Abnormal erythrocyte sodium leak in a subset of essential hypertensive patients.

We measured the ouabain- and bumetanide-resistant Na+ efflux in Mg2+-sucrose medium (passive Na+ leak) in erythrocytes from 30 normotensive controls and 72 essential hypertensive patients. The mean values (+/- SEM) of the rate constant of Na+ leak (kpNa) were not significantly different between normotensives and hypertensives. Nevertheless, using the 95% confidence limits of the kpNa (in 10(-3).h-1) in the normotensive group as a cut-off point, 7 (9.7%) essential hypertensives exhibited increased values (58.96 +/- 10.12) when compared with the other 65 patients (23.86 +/- 0.74). revealing increased passive Na+ permeability in the former (leak "+" hypertensives). Na+ fluxes depending on the Na+-K+ pump, outward Na+-K+ cotransport, and Na+-Li+ countertransport were also measured in fresh erythrocytes from the same 72 patients. Three of them (4.2%) exhibited decreased values of ouabain-sensitive Na+ efflux and 6 (8.3%) of bumetanide-sensitive Na+ efflux, while 8 patients (11.1%) showed increased values of Li+-stimulated Na+ efflux and, finally, 48 patients (59.7%) did not present any evident abnormality in these Na+ transport systems.
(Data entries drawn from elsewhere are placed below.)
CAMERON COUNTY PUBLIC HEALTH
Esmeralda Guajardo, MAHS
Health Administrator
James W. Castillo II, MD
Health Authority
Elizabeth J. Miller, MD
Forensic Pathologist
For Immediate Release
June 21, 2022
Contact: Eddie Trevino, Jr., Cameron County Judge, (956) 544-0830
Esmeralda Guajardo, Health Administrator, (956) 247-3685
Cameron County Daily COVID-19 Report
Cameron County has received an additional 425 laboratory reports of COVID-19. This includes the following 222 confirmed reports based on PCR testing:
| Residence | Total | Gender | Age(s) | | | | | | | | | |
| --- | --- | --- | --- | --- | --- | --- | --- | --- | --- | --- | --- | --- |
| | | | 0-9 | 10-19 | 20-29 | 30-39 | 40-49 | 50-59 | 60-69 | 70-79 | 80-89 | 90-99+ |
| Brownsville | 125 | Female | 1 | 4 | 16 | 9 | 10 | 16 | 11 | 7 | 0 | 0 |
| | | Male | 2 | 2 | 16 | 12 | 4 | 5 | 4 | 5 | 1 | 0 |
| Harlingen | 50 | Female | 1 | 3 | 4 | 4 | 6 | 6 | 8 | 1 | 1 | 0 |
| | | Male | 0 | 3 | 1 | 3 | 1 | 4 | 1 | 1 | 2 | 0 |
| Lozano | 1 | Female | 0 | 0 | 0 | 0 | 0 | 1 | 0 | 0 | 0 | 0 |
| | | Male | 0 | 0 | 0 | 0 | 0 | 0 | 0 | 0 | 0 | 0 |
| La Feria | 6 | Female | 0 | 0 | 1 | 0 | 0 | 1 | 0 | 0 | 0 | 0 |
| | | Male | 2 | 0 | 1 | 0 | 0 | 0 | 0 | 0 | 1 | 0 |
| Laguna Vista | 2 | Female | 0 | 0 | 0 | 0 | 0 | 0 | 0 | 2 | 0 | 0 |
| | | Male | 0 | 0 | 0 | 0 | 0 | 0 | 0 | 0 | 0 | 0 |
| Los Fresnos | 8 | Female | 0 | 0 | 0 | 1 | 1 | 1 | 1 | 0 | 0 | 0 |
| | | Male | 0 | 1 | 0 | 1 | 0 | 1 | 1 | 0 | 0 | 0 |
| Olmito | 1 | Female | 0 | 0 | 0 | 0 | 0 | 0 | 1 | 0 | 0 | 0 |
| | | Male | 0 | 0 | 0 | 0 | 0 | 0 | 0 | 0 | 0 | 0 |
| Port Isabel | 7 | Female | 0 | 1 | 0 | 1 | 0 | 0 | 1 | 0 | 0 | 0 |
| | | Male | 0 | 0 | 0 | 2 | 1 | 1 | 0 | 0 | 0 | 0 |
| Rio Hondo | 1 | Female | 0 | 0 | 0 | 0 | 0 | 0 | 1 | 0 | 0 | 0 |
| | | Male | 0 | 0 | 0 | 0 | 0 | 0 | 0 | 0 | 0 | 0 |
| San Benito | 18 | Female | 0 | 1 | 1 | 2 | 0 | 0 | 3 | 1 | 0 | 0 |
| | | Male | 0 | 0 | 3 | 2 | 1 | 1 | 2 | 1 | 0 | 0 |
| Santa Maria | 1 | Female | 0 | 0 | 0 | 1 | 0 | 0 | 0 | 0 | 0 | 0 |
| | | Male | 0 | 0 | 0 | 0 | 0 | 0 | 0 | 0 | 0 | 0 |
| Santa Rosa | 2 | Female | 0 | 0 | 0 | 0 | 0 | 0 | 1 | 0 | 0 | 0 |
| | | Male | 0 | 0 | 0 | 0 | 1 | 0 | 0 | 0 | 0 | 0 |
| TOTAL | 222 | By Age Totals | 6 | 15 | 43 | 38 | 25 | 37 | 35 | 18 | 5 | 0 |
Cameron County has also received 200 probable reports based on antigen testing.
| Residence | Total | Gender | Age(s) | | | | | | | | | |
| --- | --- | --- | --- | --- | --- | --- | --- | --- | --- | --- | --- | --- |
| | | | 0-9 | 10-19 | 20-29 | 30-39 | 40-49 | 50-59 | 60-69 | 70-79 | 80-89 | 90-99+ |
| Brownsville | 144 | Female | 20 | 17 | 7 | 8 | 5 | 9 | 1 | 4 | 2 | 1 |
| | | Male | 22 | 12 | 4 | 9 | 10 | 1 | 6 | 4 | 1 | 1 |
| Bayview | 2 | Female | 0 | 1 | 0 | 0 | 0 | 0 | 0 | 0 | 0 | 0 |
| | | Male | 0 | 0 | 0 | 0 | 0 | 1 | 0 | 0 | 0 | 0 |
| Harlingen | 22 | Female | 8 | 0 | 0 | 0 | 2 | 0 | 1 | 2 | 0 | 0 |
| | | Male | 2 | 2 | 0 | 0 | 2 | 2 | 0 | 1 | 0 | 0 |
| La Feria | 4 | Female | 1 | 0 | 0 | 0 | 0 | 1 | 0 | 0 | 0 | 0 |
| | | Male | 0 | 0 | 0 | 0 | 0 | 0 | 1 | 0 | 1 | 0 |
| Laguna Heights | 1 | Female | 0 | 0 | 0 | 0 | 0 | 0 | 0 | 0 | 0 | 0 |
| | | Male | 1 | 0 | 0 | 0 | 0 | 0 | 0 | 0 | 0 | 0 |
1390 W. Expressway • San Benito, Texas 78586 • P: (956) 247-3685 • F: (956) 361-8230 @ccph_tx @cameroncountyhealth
No differences were observed between leak "+" hypertensives and the remaining 65 patients when both basal erythrocyte Na+ content and clinical parameters of hypertension were compared. However, Na+ efflux depending on the outward Na+-K+ cotransport was significantly higher in the leak "+" hypertensive subset (299.43 +/- 43.18 vs 181.52 +/- 10.76 mumol.(l cells.h)-1; P = 0.0078), suggesting a compensatory phenomenon. Enhancement of Na+ permeability detected in 3% to 16% of essential hypertensives may be implicated in the pathogenesis of primary hypertension.